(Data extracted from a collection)

**********

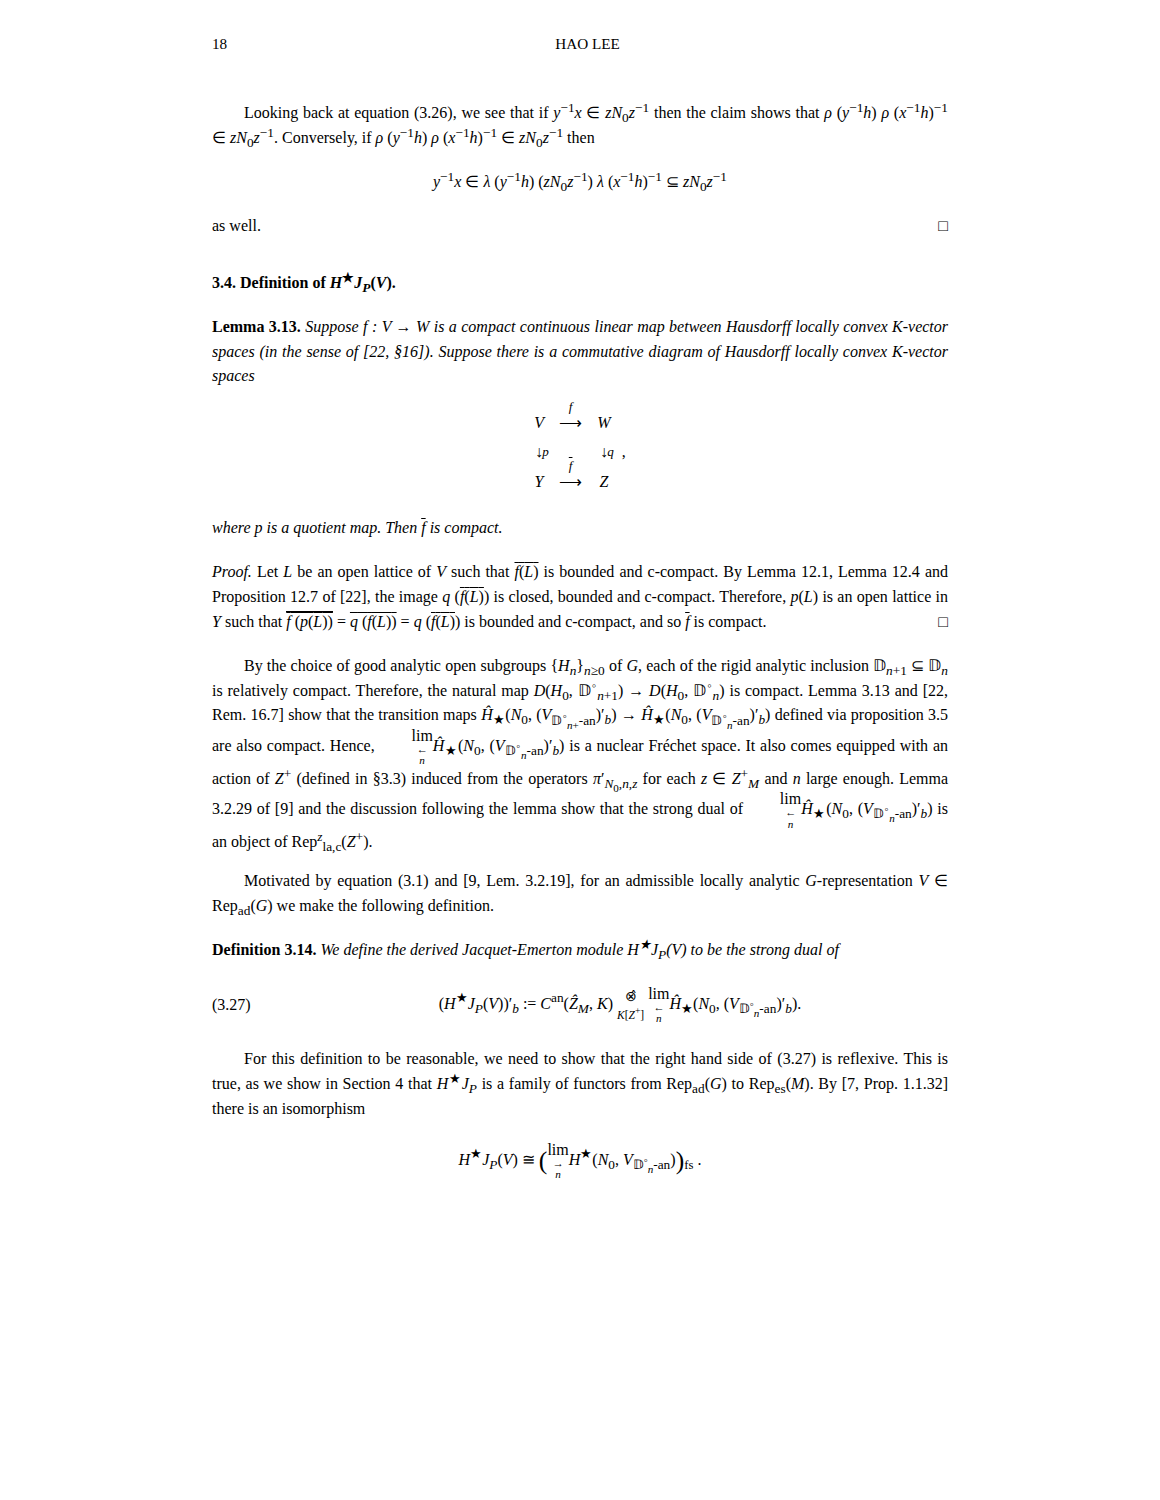18 HAO LEE
Looking back at equation (3.26), we see that if y−1x ∈ zN0z−1 then the claim shows that ρ (y−1h) ρ (x−1h)−1 ∈ zN0z−1. Conversely, if ρ (y−1h) ρ (x−1h)−1 ∈ zN0z−1 then
y−1x ∈ λ (y−1h) (zN0z−1) λ (x−1h)−1 ⊆ zN0z−1
as well. □
3.4. Definition of H★JP(V).
Lemma 3.13. Suppose f : V → W is a compact continuous linear map between Hausdorff locally convex K-vector spaces (in the sense of [22, §16]). Suppose there is a commutative diagram of Hausdorff locally convex K-vector spaces
| V | f ⟶ | W | |
| ↓ p | | ↓ q | , |
| Y | f ⟶ | Z | |
where p is a quotient map. Then f is compact.
Proof. Let L be an open lattice of V such that f(L) is bounded and c-compact. By Lemma 12.1, Lemma 12.4 and Proposition 12.7 of [22], the image q (f(L)) is closed, bounded and c-compact. Therefore, p(L) is an open lattice in Y such that f (p(L)) = q (f(L)) = q (f(L)) is bounded and c-compact, and so f is compact. □
By the choice of good analytic open subgroups {Hn}n≥0 of G, each of the rigid analytic inclusion 𝔻n+1 ⊆ 𝔻n is relatively compact. Therefore, the natural map D(H0, 𝔻◦n+1) → D(H0, 𝔻◦n) is compact. Lemma 3.13 and [22, Rem. 16.7] show that the transition maps Ĥ★(N0, (V𝔻◦n+-an)′b) → Ĥ★(N0, (V𝔻◦n-an)′b) defined via proposition 3.5 are also compact. Hence, lim←n Ĥ★(N0, (V𝔻◦n-an)′b) is a nuclear Fréchet space. It also comes equipped with an action of Z+ (defined in §3.3) induced from the operators π′N0,n,z for each z ∈ Z+M and n large enough. Lemma 3.2.29 of [9] and the discussion following the lemma show that the strong dual of lim←n Ĥ★(N0, (V𝔻◦n-an)′b) is an object of Repzla,c(Z+).
Motivated by equation (3.1) and [9, Lem. 3.2.19], for an admissible locally analytic G-representation V ∈ Repad(G) we make the following definition.
Definition 3.14. We define the derived Jacquet-Emerton module H★JP(V) to be the strong dual of
(3.27)
(H★JP(V))′b := Can(ẐM, K) ⊗̂K[Z+] lim←n Ĥ★(N0, (V𝔻◦n-an)′b).
For this definition to be reasonable, we need to show that the right hand side of (3.27) is reflexive. This is true, as we show in Section 4 that H★JP is a family of functors from Repad(G) to Repes(M). By [7, Prop. 1.1.32] there is an isomorphism
H★JP(V) ≅ (lim→n H★(N0, V𝔻◦n-an))fs .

**********

### Exercise aim
In the copy, include all records verbatim but no images.

### Result of this task
18 HAO LEE
Looking back at equation (3.26), we see that if y−1x ∈ zN0z−1 then the claim shows that ρ (y−1h) ρ (x−1h)−1 ∈ zN0z−1. Conversely, if ρ (y−1h) ρ (x−1h)−1 ∈ zN0z−1 then
y−1x ∈ λ (y−1h) (zN0z−1) λ (x−1h)−1 ⊆ zN0z−1
as well. □
3.4. Definition of H★JP(V).
Lemma 3.13. Suppose f : V → W is a compact continuous linear map between Hausdorff locally convex K-vector spaces (in the sense of [22, §16]). Suppose there is a commutative diagram of Hausdorff locally convex K-vector spaces
| V | f ⟶ | W | |
| ↓ p | | ↓ q | , |
| Y | f ⟶ | Z | |
where p is a quotient map. Then f is compact.
Proof. Let L be an open lattice of V such that f(L) is bounded and c-compact. By Lemma 12.1, Lemma 12.4 and Proposition 12.7 of [22], the image q (f(L)) is closed, bounded and c-compact. Therefore, p(L) is an open lattice in Y such that f (p(L)) = q (f(L)) = q (f(L)) is bounded and c-compact, and so f is compact. □
By the choice of good analytic open subgroups {Hn}n≥0 of G, each of the rigid analytic inclusion 𝔻n+1 ⊆ 𝔻n is relatively compact. Therefore, the natural map D(H0, 𝔻◦n+1) → D(H0, 𝔻◦n) is compact. Lemma 3.13 and [22, Rem. 16.7] show that the transition maps Ĥ★(N0, (V𝔻◦n+-an)′b) → Ĥ★(N0, (V𝔻◦n-an)′b) defined via proposition 3.5 are also compact. Hence, lim←n Ĥ★(N0, (V𝔻◦n-an)′b) is a nuclear Fréchet space. It also comes equipped with an action of Z+ (defined in §3.3) induced from the operators π′N0,n,z for each z ∈ Z+M and n large enough. Lemma 3.2.29 of [9] and the discussion following the lemma show that the strong dual of lim←n Ĥ★(N0, (V𝔻◦n-an)′b) is an object of Repzla,c(Z+).
Motivated by equation (3.1) and [9, Lem. 3.2.19], for an admissible locally analytic G-representation V ∈ Repad(G) we make the following definition.
Definition 3.14. We define the derived Jacquet-Emerton module H★JP(V) to be the strong dual of
(3.27)
(H★JP(V))′b := Can(ẐM, K) ⊗̂K[Z+] lim←n Ĥ★(N0, (V𝔻◦n-an)′b).
For this definition to be reasonable, we need to show that the right hand side of (3.27) is reflexive. This is true, as we show in Section 4 that H★JP is a family of functors from Repad(G) to Repes(M). By [7, Prop. 1.1.32] there is an isomorphism
H★JP(V) ≅ (lim→n H★(N0, V𝔻◦n-an))fs .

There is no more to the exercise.